En ce qui concerne les coûts, il faut considérer le système dans son ensemble, c’est-à-dire prendre en compte le stockage, la sauvegarde et l’extension du réseau. L’intégration du nucléaire dans le mix électrique réduit les besoins en stockage saisonnier, en sauvegarde et en extension du réseau.

Des études scientifiques montrent qu’un mix électrique équilibré entre énergie nucléaire et énergies renouvelables entraînerait une baisse globale des coûts. Une étude publiée par l’OCDE sur la situation énergétique future en Suisse montre que de nouvelles centrales nucléaires contribueraient à la fois à réduire les coûts et à accroître l’indépendance vis-à-vis de l’Europe dans le mix électrique suisse. Malheureusement, il existe actuellement très peu d’études spécifiques à la Suisse.

Il y a dix ans, l’enthousiasme des jeunes pour les études en génie nucléaire et énergétique chutait. Aujourd’hui, le nombre d’étudiants augmente à nouveau. Qu’est-ce que cela signifie pour l’avenir de ce domaine et de l’énergie nucléaire?

La promotion de la relève est essentielle dans tous les domaines. Le nombre d’étudiants inscrits à mon cours d’introduction au master en énergie nucléaire est passé de 60 à 150 en trois ans.
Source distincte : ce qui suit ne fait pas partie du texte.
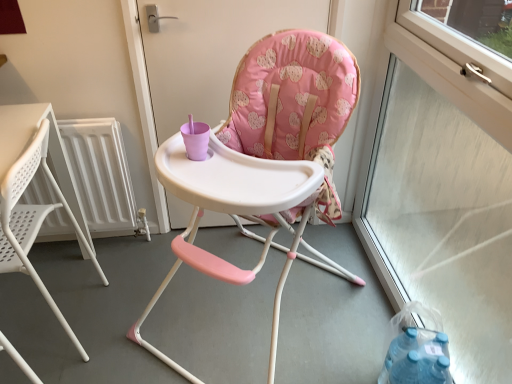
Question: Considering their positions, is white metallic radiator at left located in front of or behind matte plastic highchair at center, which is the 1th chair in right-to-left order?

Choices:
 (A) front
 (B) behind

Answer: (B)

Question: Is white metallic radiator at left wider or thinner than matte plastic highchair at center, the 2th chair from the left?

Choices:
 (A) thin
 (B) wide

Answer: (A)

Question: Considering the real-world distances, which object is farthest from the transparent glass window at right?

Choices:
 (A) white plastic chair at left, the first chair viewed from the left
 (B) white metallic radiator at left
 (C) matte plastic highchair at center, which is the 1th chair in right-to-left order
 (D) pink fabric high chair at center

Answer: (A)

Question: Which object is positioned farthest from the white metallic radiator at left?

Choices:
 (A) pink fabric high chair at center
 (B) matte plastic highchair at center, which is the 1th chair in right-to-left order
 (C) transparent glass window at right
 (D) white plastic chair at left, the first chair viewed from the left

Answer: (C)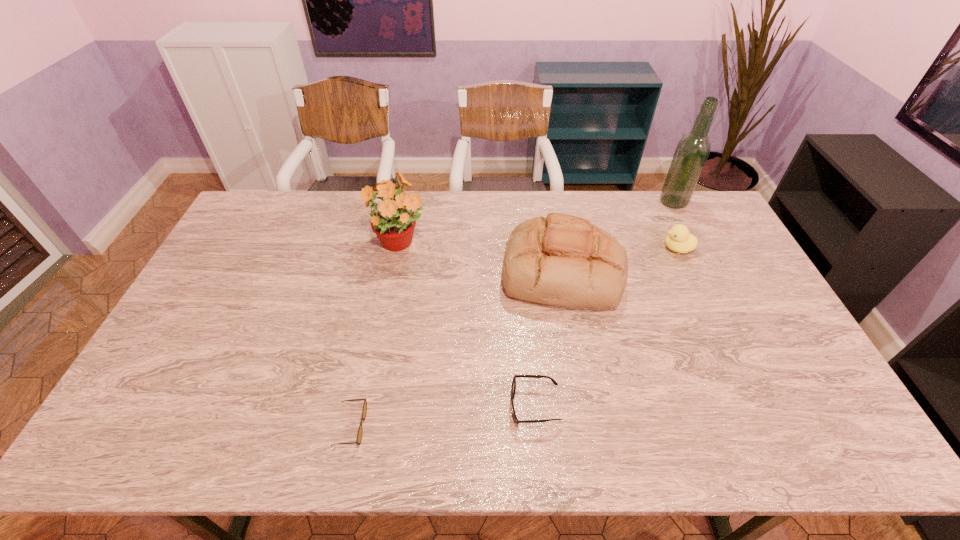
Locate an element on the screen. unoccupied area between the right sunglasses and the flowerpot is located at coordinates (467, 325).

Locate an element on the screen. vacant area that lies between the third tallest object and the left sunglasses is located at coordinates (456, 349).

The image size is (960, 540). What are the coordinates of `unoccupied position between the left sunglasses and the third tallest object` in the screenshot? It's located at (456, 349).

Select which object is the second closest to the fourth shortest object. Please provide its 2D coordinates. Your answer should be formatted as a tuple, i.e. [(x, y)], where the tuple contains the x and y coordinates of a point satisfying the conditions above.

[(513, 388)]

Choose which object is the third nearest neighbor to the flowerpot. Please provide its 2D coordinates. Your answer should be formatted as a tuple, i.e. [(x, y)], where the tuple contains the x and y coordinates of a point satisfying the conditions above.

[(513, 388)]

Where is `vacant area in the image that satisfies the following two spatial constraints: 1. on the front side of the flowerpot; 2. on the front-facing side of the left sunglasses`? The image size is (960, 540). vacant area in the image that satisfies the following two spatial constraints: 1. on the front side of the flowerpot; 2. on the front-facing side of the left sunglasses is located at coordinates (365, 427).

Identify the location of free spot that satisfies the following two spatial constraints: 1. on the front side of the farthest object; 2. at the beak of the duckling. (697, 248).

Where is `free space that satisfies the following two spatial constraints: 1. on the back side of the tallest object; 2. on the left side of the bread`? free space that satisfies the following two spatial constraints: 1. on the back side of the tallest object; 2. on the left side of the bread is located at coordinates (549, 202).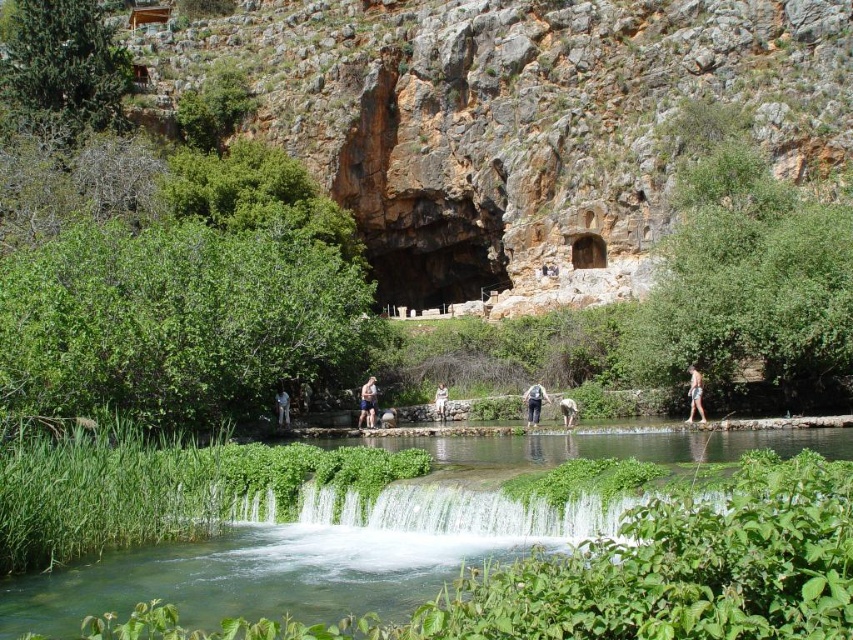
Can you confirm if clear water cascade at center is shorter than light brown leather backpack at center?

Incorrect, clear water cascade at center's height does not fall short of light brown leather backpack at center's.

Which of these two, clear water cascade at center or light brown leather backpack at center, stands shorter?

light brown leather backpack at center is shorter.

The height and width of the screenshot is (640, 853). What do you see at coordinates (465, 513) in the screenshot? I see `clear water cascade at center` at bounding box center [465, 513].

Where is `clear water cascade at center`? This screenshot has width=853, height=640. clear water cascade at center is located at coordinates (465, 513).

Is clear water cascade at center below matte gray backpack at center?

Correct, clear water cascade at center is located below matte gray backpack at center.

Between point (592, 531) and point (532, 417), which one is positioned behind?

Positioned behind is point (532, 417).

Where is `clear water cascade at center`? clear water cascade at center is located at coordinates (465, 513).

Locate an element on the screen. The image size is (853, 640). clear water cascade at center is located at coordinates (465, 513).

Does clear water cascade at center lie behind white cotton shirt at center?

That is False.

Who is more forward, (x=705, y=502) or (x=285, y=422)?

Point (x=705, y=502) is in front.

Which is in front, point (480, 531) or point (277, 404)?

Positioned in front is point (480, 531).

Locate an element on the screen. clear water cascade at center is located at coordinates (465, 513).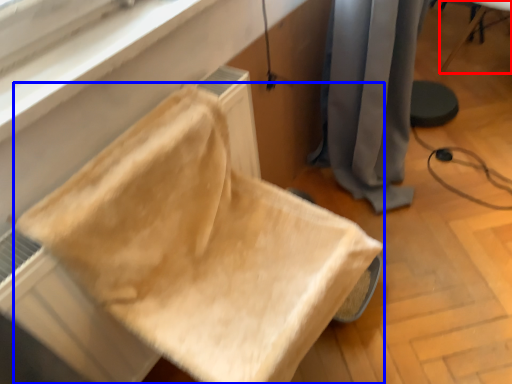
Question: Which point is further to the camera, furniture (highlighted by a red box) or furniture (highlighted by a blue box)?

Choices:
 (A) furniture
 (B) furniture

Answer: (A)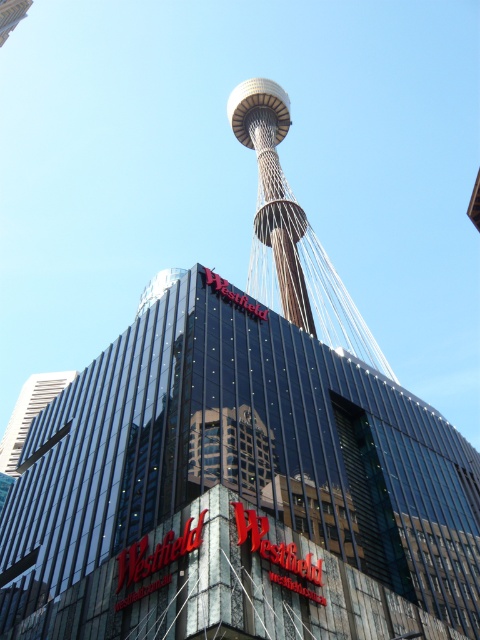
You are standing at the base of the tall cylindrical tower and want to walk towards the two points marked in the image. Which point, point (335, 492) or point (304, 291), would you reach first?

Point (335, 492) is in front of point (304, 291), so you would reach point (335, 492) first.

You are standing in the urban landscape and want to take a photo of both the glassy steel tower at center and the gold metallic tower at center. Which tower should you position to your left to capture both in the frame?

You should position the glassy steel tower at center to your left since it is already to the left of the gold metallic tower at center, allowing both to be captured in the frame.

In the scene shown: You are an architect evaluating the urban landscape. You notice the glassy steel tower at center and the gold metallic tower at center. Which of these two towers is larger in size?

The glassy steel tower at center is bigger than the gold metallic tower at center.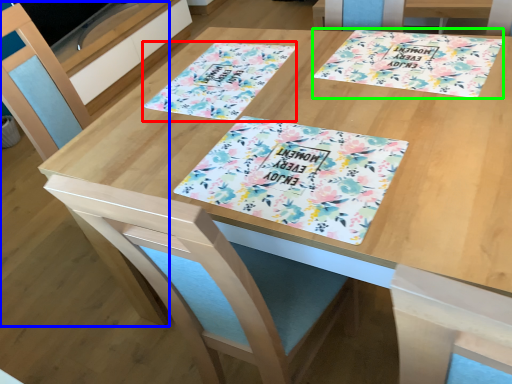
Question: Considering the real-world distances, which object is closest to flyer (highlighted by a red box)? chair (highlighted by a blue box) or tablecloth (highlighted by a green box).

Choices:
 (A) chair
 (B) tablecloth

Answer: (B)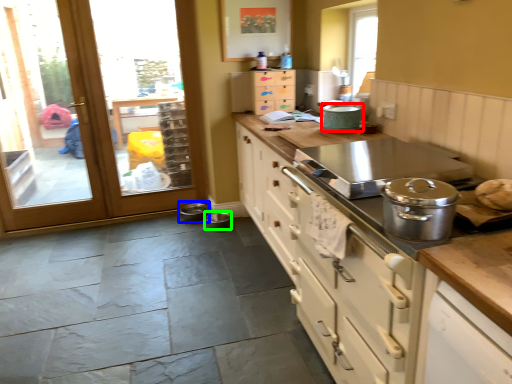
Question: Which object is the closest to the kitchen appliance (highlighted by a red box)? Choose among these: appliance (highlighted by a blue box) or appliance (highlighted by a green box).

Choices:
 (A) appliance
 (B) appliance

Answer: (B)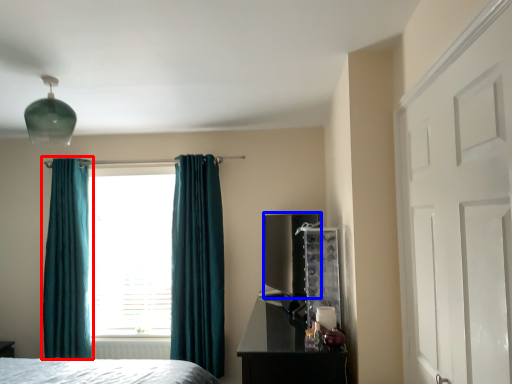
Question: Which object is closer to the camera taking this photo, curtain (highlighted by a red box) or appliance (highlighted by a blue box)?

Choices:
 (A) curtain
 (B) appliance

Answer: (B)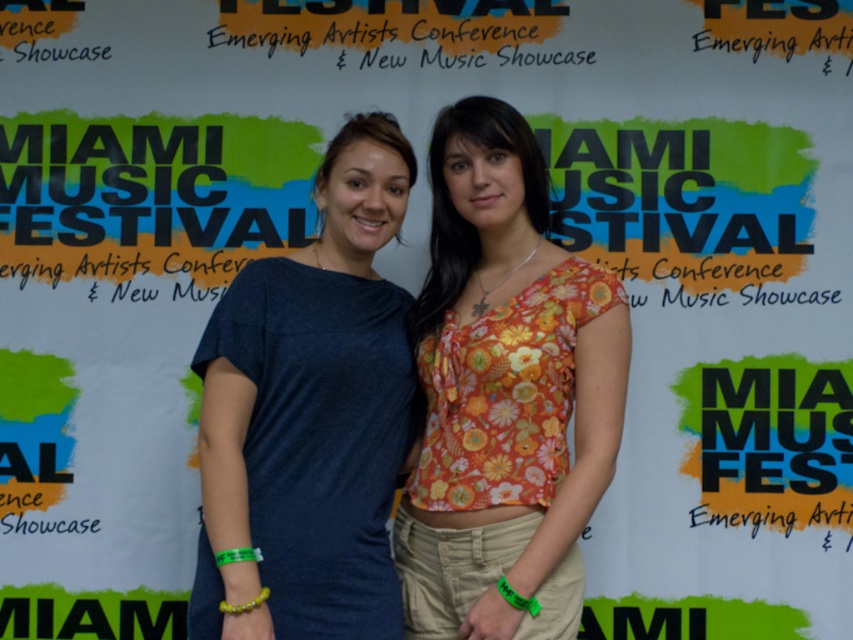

L’environnement et le changement climatique sont particulièrement importants pour les nouvelles générations. Or, de nombreux jeunes considèrent l’énergie nucléaire comme une partie de la solution.

En Finlande, même le parti vert national soutient l’énergie nucléaire. Ce revirement a débuté chez les jeunes dans ce parti. Dans l’ensemble, je constate un grand enthousiasme de la part de la jeune génération pour les progrès réalisés dans le nucléaire au cours des dernières décennies. C’est une période passionnante pour travailler sur ce sujet. Je n’ai jamais vu autant d’investissements privés et de start-up actives dans le nucléaire au cours de toute ma carrière.

Interview: Gerhard Enggist

TRAJECTOIRE

Annalisa Manera est professeure en sécurité nucléaire et écoulements multiphasiques à l’ETH Zurich et dirige un groupe de recherche à l’Institut Paul Scherrer (PSI). Elle était auparavant professeure à l’Université du Michigan. Titulaire d’un M.Sc. de l’Université de Pise et d’un doctorat de l’Université technique de Delft, elle est membre de l’American Nuclear Society (ANS) et de l’Académie suisse des sciences techniques (SATW).